Gautier Capuçon, le violoncelle fauve

A bientôt 38 ans, le violoncelliste français partage sa vie entre les concerts et l’enseignement à la Fondation Louis Vuitton de Paris. Rencontre en amont de son concert avec l’Orchestre philharmonique de Radio France, samedi prochain, à Gstaad

Il tient une classe de violoncelle à la Fondation Louis Vuitton de Paris – une «classe d’excellence», excusez du peu! Il joue magnifiquement de son instrument Goffriller et c’est une star parmi les violoncellistes. Frère cadet du violoniste Renaud, Gautier Capuçon mène une carrière planétaire depuis une quinzaine d’années. Il vient de passer l’été à sillonner les festivals des Etats-Unis (Tanglewood, Ravinia, Blossom, Sun Valley…) avec les grands orchestres américains (Boston et Chicago Symphony) ainsi que le pianiste Jean-Yves Thibaudet. Son jeu félin, fauve, sied à la musique de Saint-Saëns, qu’il jouera samedi prochain au Gstaad Menuhin Festival avec Mikko Franck et l’Orchestre philharmonique de Radio France.

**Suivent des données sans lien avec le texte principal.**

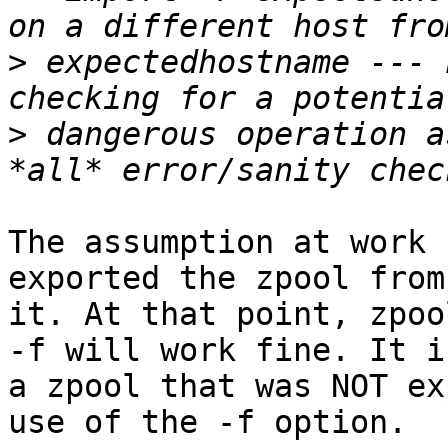
>
 expectedhostname --- 
>
 dangerous operation a
The assumption at work 
exported the zpool from
it. At that point, zpoo
-f will work fine. It i
a zpool that was NOT ex
use of the -f option.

Né à Chambéry, en Haute-Savoie, amoureux du ski comme de la musique, ce père de deux jeunes filles, chaleureux et impétueux, a fait son bonhomme de chemin en passant par les classes de Philippe Muller à Paris et du regretté Heinrich Schiff à Vienne. Avec Schiff, c’étaient des cours concentrés sur cinq journées, de sept à huit heures non-stop, couronnés de soirées où ils cuisinaient ensemble ou allaient au concert. S’associant à des partenaires de premier choix (Yuja Wang, Nicholas Angelich, Frank Braley…), il partage sa vie entre une carrière de soliste et de chambriste. «Je me sens épanoui, dit-il, d’une voix apaisée. Il y a tellement de choses que j’ai envie de faire que j’ai l’impression de n’être qu’au début de ma carrière! La route est longue encore.»